Greatest aviation mystery enters 35th day.
By Sujeet Rajan
NEW YORK: The last hope for the families of the 239 passengers on the missing Malaysia Airlines Flight 370 to get some closure on one of the great aviation mysteries of all time lies with the acoustic pingers that ships and planes are trying desperately to track in the Indian Ocean. Those pingers, the beeps of which are getting fainter with each passing day the plane is not located, is made by a company located in Sarasota, Florida, run by an Indian American, Anish Patel.
Patel has been running the Radiant Power Corp. and Dukane-Seacom, Inc. for more than three years, since 2010. The pingers on the ill-fated Malaysia Airlines plane were manufactured by Dukane-Seacom. Radiant specializes in cabin and back-up power suppliers for commercial planes.
In interviews to CNN, Patel said the pingers are required to operate for a minimum of 30 days. To ensure that requirement, manufacturers install batteries that can last several days longer. Patel predicted that his pingers could work for 33 to 35 days, or perhaps 40 days, at full strength. The pinger sound, which is inaudible to human ears, does not stop immediately after it surpasses its full-strength design life, but fades over time. It has a water-activated switch which releases an ultrasonic signal when in contact with moisture.
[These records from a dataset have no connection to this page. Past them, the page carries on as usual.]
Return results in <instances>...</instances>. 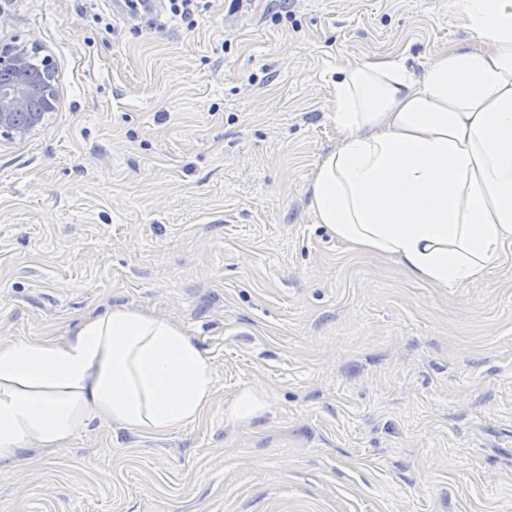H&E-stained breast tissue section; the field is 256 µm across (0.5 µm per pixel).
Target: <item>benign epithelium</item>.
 Returning <instances> with one entry per match:
<instances>
[{"label":"benign epithelium","instance_id":"1","mask_svg":"<svg viewBox=\"0 0 512 512\" xmlns=\"http://www.w3.org/2000/svg\"><path fill=\"white\" fill-rule=\"evenodd\" d=\"M0 74L8 78L7 84H0V135L23 137L57 108L55 68L48 57L32 65L23 46L1 45Z\"/></svg>","mask_w":512,"mask_h":512}]
</instances>
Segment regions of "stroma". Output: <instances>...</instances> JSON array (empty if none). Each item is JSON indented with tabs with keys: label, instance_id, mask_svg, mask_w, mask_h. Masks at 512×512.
Listing matches in <instances>:
<instances>
[{
	"label": "stroma",
	"instance_id": "obj_1",
	"mask_svg": "<svg viewBox=\"0 0 512 512\" xmlns=\"http://www.w3.org/2000/svg\"><path fill=\"white\" fill-rule=\"evenodd\" d=\"M209 0L155 24L111 0H0V41L59 104L0 137V341L114 305L180 325L216 390L158 439L93 420L29 444L0 512H512V245L434 288L348 250L305 187L340 65L465 44L452 0ZM259 400L232 417L240 392Z\"/></svg>",
	"mask_w": 512,
	"mask_h": 512
}]
</instances>
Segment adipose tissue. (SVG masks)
I'll return each instance as SVG.
<instances>
[{
  "label": "adipose tissue",
  "instance_id": "adipose-tissue-1",
  "mask_svg": "<svg viewBox=\"0 0 512 512\" xmlns=\"http://www.w3.org/2000/svg\"><path fill=\"white\" fill-rule=\"evenodd\" d=\"M474 43L422 74L403 58L342 67L336 145L305 191L316 223L347 248L435 288L496 268L512 243V0H453ZM208 356L168 319L116 305L63 339L0 343V461L57 448L90 421L144 437L189 427L210 407Z\"/></svg>",
  "mask_w": 512,
  "mask_h": 512
}]
</instances>
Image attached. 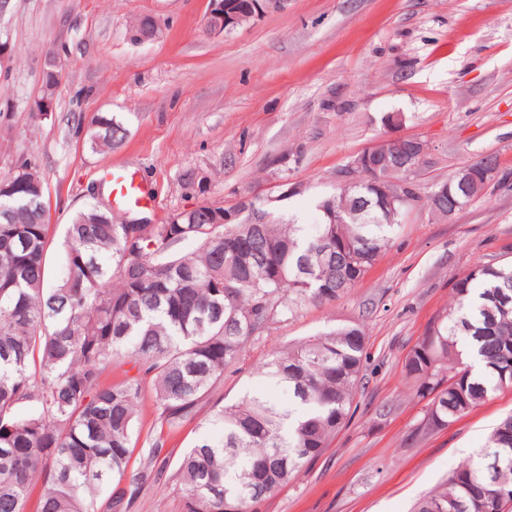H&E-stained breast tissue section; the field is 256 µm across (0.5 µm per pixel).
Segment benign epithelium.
<instances>
[{"instance_id": "benign-epithelium-1", "label": "benign epithelium", "mask_w": 512, "mask_h": 512, "mask_svg": "<svg viewBox=\"0 0 512 512\" xmlns=\"http://www.w3.org/2000/svg\"><path fill=\"white\" fill-rule=\"evenodd\" d=\"M283 0H209L206 15V28L215 37L231 33L238 26L265 10L282 3ZM60 75L52 70V78L43 86L41 107L36 109L41 115L53 111L55 91ZM428 152L426 141L409 135H390L355 155L338 173L337 182L342 187L359 182L360 177L370 179L377 188L379 204L386 210L395 209V205L405 200L403 191L411 185L409 176L423 163ZM497 175L493 164L469 165L458 170L452 178L438 184L433 193L437 201H442L449 193L451 185L462 188L469 186L485 187Z\"/></svg>"}]
</instances>
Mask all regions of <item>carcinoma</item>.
<instances>
[{
  "mask_svg": "<svg viewBox=\"0 0 512 512\" xmlns=\"http://www.w3.org/2000/svg\"><path fill=\"white\" fill-rule=\"evenodd\" d=\"M94 151L127 129L98 115L83 128ZM313 230L263 224H128L138 208L77 211L58 277L47 285L43 197L20 185L0 194V512H130L163 474L164 432L204 415L205 431L172 474L181 512H258L322 455L351 418L362 384L366 334L335 323L275 347L261 373L288 391L212 405L206 398L248 345L303 306L334 302L373 266L402 226L361 181L331 195ZM125 365L135 374L107 382ZM427 400L415 443L442 431L495 391L512 388V260L471 269L405 362ZM157 435L136 469L145 388ZM414 512H512V415L472 459Z\"/></svg>",
  "mask_w": 512,
  "mask_h": 512,
  "instance_id": "obj_1",
  "label": "carcinoma"
}]
</instances>
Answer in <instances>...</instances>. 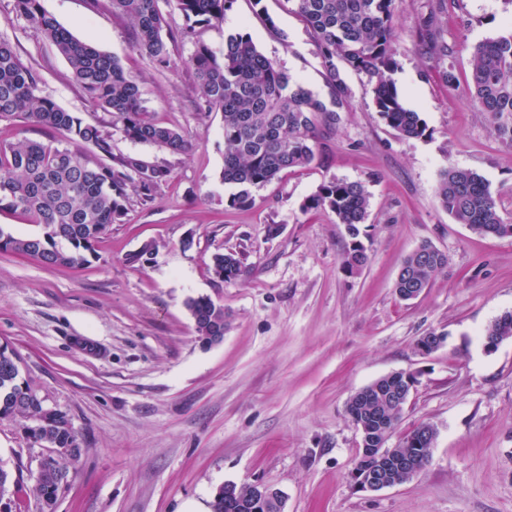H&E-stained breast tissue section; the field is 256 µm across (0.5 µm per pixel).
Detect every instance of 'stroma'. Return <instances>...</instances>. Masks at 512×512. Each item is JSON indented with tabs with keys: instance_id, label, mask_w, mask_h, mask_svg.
I'll use <instances>...</instances> for the list:
<instances>
[{
	"instance_id": "stroma-1",
	"label": "stroma",
	"mask_w": 512,
	"mask_h": 512,
	"mask_svg": "<svg viewBox=\"0 0 512 512\" xmlns=\"http://www.w3.org/2000/svg\"><path fill=\"white\" fill-rule=\"evenodd\" d=\"M237 0L224 23L186 21L163 4L171 64L161 68L134 45L132 25L109 0H42L76 37L116 56L137 82L154 119L182 129L190 155L128 140L111 115L75 82L67 61L0 0V36L39 77V89L65 111L99 124L114 154L167 169L150 194L129 195L82 267L49 266L0 252V345L46 407L67 414L81 447L56 512H208L227 483L279 489L285 512H512V338L493 352L483 334L512 311V237H483L441 208L437 174L448 166L482 175L512 222V140L498 134L467 95L475 48L512 19V0H394L398 68L405 105L427 134L398 136L375 109L364 74L340 65L352 107L342 113L321 160L254 190L251 205L229 207L222 115L208 111L188 60L196 44L213 50L248 32L258 50L317 95L326 76L302 18L289 0ZM435 16L455 65L449 83L417 33ZM279 29L271 34L264 22ZM336 177L371 194L363 242L369 261L346 276L343 225L302 203ZM281 234L268 238L266 227ZM448 264L429 288L401 300L394 283L421 243ZM241 255L247 273L220 281L215 253ZM140 260L129 263L131 255ZM210 296L223 304L224 338L202 343L185 307ZM447 341L429 355L427 333ZM97 347H75V339ZM405 371L417 378L396 432L428 423L436 439L428 465L409 481L358 490L350 472L361 436L346 407L375 379ZM8 422L0 459L24 487L13 512H40L30 495L45 455Z\"/></svg>"
}]
</instances>
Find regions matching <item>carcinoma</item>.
I'll list each match as a JSON object with an SVG mask.
<instances>
[{"label": "carcinoma", "mask_w": 512, "mask_h": 512, "mask_svg": "<svg viewBox=\"0 0 512 512\" xmlns=\"http://www.w3.org/2000/svg\"><path fill=\"white\" fill-rule=\"evenodd\" d=\"M112 12L132 24L139 50L160 67L168 63L164 38L167 29L159 0H109ZM188 22H222L236 0H173ZM306 24L326 73L328 97L323 98L293 80L282 67L264 56L251 35L238 32L215 51L196 45L190 58L206 108L222 114L224 170L222 181L234 189L228 205L243 207L252 192L281 177L288 170L311 167L321 148L336 135L340 113L350 105V92L340 76L341 61L364 74L372 86L376 111L403 138H420L427 126L420 114L407 108L392 79L398 67L393 28L394 0H291ZM15 8L28 24L53 43L69 63L74 80L97 106L112 116V125L131 141L160 146L172 154H186L192 143L178 128L155 121L136 82L116 57L76 38L47 12L41 0H15ZM421 37L436 55L444 54L434 17L420 29ZM468 93L479 111L496 124L498 133L512 139V23L501 33L478 45L472 58ZM24 118L66 136L68 145L49 140L21 138L0 144V209L28 216L41 233L16 237L0 227V252L33 256L46 265L84 266L94 256L95 245L127 214L128 188L149 195L167 171L130 155L112 153L111 136L98 125L59 107L42 95L36 74L26 66L9 40L0 37V122ZM437 197L457 224L480 236L512 233V224L501 216L489 184L477 172L449 166L440 170ZM370 206L361 182L332 177L319 185L302 204L304 210H328L345 226L351 241L341 267L359 275L369 256L358 240ZM65 241L69 248L59 247ZM445 253L425 242L403 261L395 291L404 300L415 299L429 287L431 278L447 265ZM212 272L224 281L238 279L246 267L238 253L214 256ZM186 306L199 338L224 335V306L208 296L188 299ZM485 335L502 340L512 337V312L497 317ZM18 355L0 347V422L11 420L27 432L40 424L38 439L56 448H70L79 457L81 448L67 416L45 406L44 400L21 376ZM413 374L392 372L373 381L364 393L354 394L347 413L362 429L365 452L357 470H376L401 458L412 459L417 469L430 460L436 431L421 424L391 448L385 443L395 431L403 410L393 397L409 389ZM384 455H379V450ZM51 477L39 479L32 489L51 512L59 494L68 487L70 472H61L55 460L46 464ZM22 491L0 460V500L9 485ZM247 489L227 483L211 502L212 512H244L240 501Z\"/></svg>", "instance_id": "obj_1"}]
</instances>
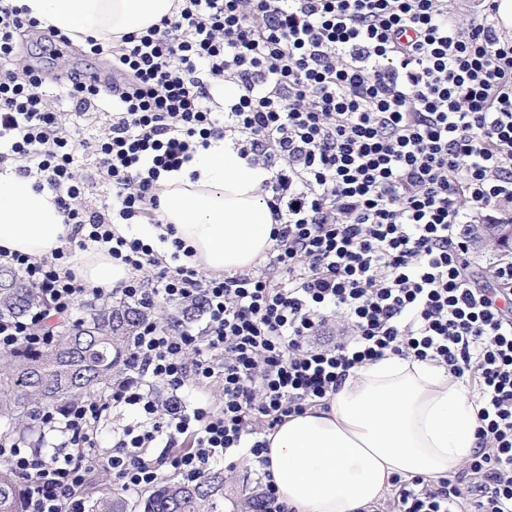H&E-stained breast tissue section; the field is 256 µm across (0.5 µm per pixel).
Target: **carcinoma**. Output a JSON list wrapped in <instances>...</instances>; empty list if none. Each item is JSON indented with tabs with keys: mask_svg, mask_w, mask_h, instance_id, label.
I'll use <instances>...</instances> for the list:
<instances>
[{
	"mask_svg": "<svg viewBox=\"0 0 512 512\" xmlns=\"http://www.w3.org/2000/svg\"><path fill=\"white\" fill-rule=\"evenodd\" d=\"M10 278L23 287L0 291V317L22 318L41 305L38 291L28 286L22 272L0 265V279ZM192 304L167 318L166 325H184L199 315ZM143 310L132 304L89 306L83 317L57 326L47 349L29 354L0 351V426L32 444L51 451L41 414L83 398L102 397L112 385L115 369L124 361ZM224 473L215 470L199 479L162 480L140 505L142 512H224ZM21 487L5 463H0V512H21ZM232 509L263 512L260 490L251 488L243 498L230 501ZM89 512H128L119 493L102 495L91 502Z\"/></svg>",
	"mask_w": 512,
	"mask_h": 512,
	"instance_id": "cac0c4a2",
	"label": "carcinoma"
}]
</instances>
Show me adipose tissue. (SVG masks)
<instances>
[{"label":"adipose tissue","instance_id":"obj_1","mask_svg":"<svg viewBox=\"0 0 512 512\" xmlns=\"http://www.w3.org/2000/svg\"><path fill=\"white\" fill-rule=\"evenodd\" d=\"M44 26L82 40L139 32L168 14L170 0H19ZM266 169L217 140L181 170L166 174L160 224L148 238L173 232L207 270L251 267L273 245L272 216L260 186ZM33 176L0 169V248L50 258L63 248L65 224L56 195ZM90 287H118L127 268L96 245L74 264ZM477 409L446 367L392 353L351 369L327 408L288 417L268 437L267 470L294 512H362L393 476L438 479L472 454Z\"/></svg>","mask_w":512,"mask_h":512}]
</instances>
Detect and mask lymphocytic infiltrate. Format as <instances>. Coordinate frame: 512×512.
Instances as JSON below:
<instances>
[{
    "mask_svg": "<svg viewBox=\"0 0 512 512\" xmlns=\"http://www.w3.org/2000/svg\"><path fill=\"white\" fill-rule=\"evenodd\" d=\"M497 13V0L463 24L448 0H173L112 47L87 38L91 54L110 53L112 84L71 72L64 113L16 53L17 35L40 21L0 0V164L45 177L79 247L125 264L120 299L145 312L109 404L44 415L51 453L0 433L22 512H87L99 470L138 492L166 470L195 480L220 460L266 464L271 431L388 352L442 364L480 405L479 446L461 470L394 477L395 512H512V306L496 302L512 295V260L494 266L500 295L477 287L462 231L512 223V35ZM225 84L235 92L214 110L209 89ZM107 98L105 133L83 139L80 118ZM214 138L270 171L262 191L275 220L268 263L218 277L165 265L156 245L118 230L155 220L163 174ZM84 152L106 186L94 211L76 174ZM70 257L8 255L45 305L0 319V351L47 347L84 296H109L77 281ZM194 302L201 331L152 316ZM331 323L340 338L322 341ZM217 378L222 406L190 404L186 382ZM110 405L138 419L103 452Z\"/></svg>",
    "mask_w": 512,
    "mask_h": 512,
    "instance_id": "1",
    "label": "lymphocytic infiltrate"
}]
</instances>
Today is day 35 since the plane went missing.
The pinger will continue to emit signals with “progressively lower output levels until the unit shuts down,” Patel said to CNN.
Dukane-Seacom pingers have played a role in several aviation investigations, including TWA 800, Swiss Air 111 and Air France 447. In the Air France crash, a pinger detector was unable to find the pinger, and it took two years for searchers to find the wreckage.
According to the Herald-Tribune, Patel has spent the past several days reviewing data with searchers, running tests and helping regulators around the world seek the plane’s so called “black box” — where clues to its disappearance may rest.
“They asked us to review everything and make sure their findings were in line with what we would expect from one of our beacons,” Patel said to the Herald-Tribune. “They have a pretty good fix on it now.”
The report said Dukane-Seacom makes about 100 emergency beacons every day, just like the one now sunk as deep as three miles below the surface. But the locator clinging to the tail of Flight 370 was manufactured eight years ago out of the company’s operation in Chicago.
The technology can work on a plane for up to six years before it is either overhauled with new batteries or replaced. That update was never performed by Dukane Seacom on the device in the missing Malaysia Airlines jet — maintenance the commercial carrier is typically responsible for monitoring, Patel told CNN and Herald-Tribune.
“We’re just happy to be a small part in bringing some closure to this whole incident,” Patel told the Herald-Tribune.
According to his LinkedIn profile, prior to starting his business, Patel previously worked at CIRCOR Aerospace for more than three years. He has also worked at Honeywell Aerospace and Eaton Aerospace. Patel graduated from the University of Cincinnati in 1992.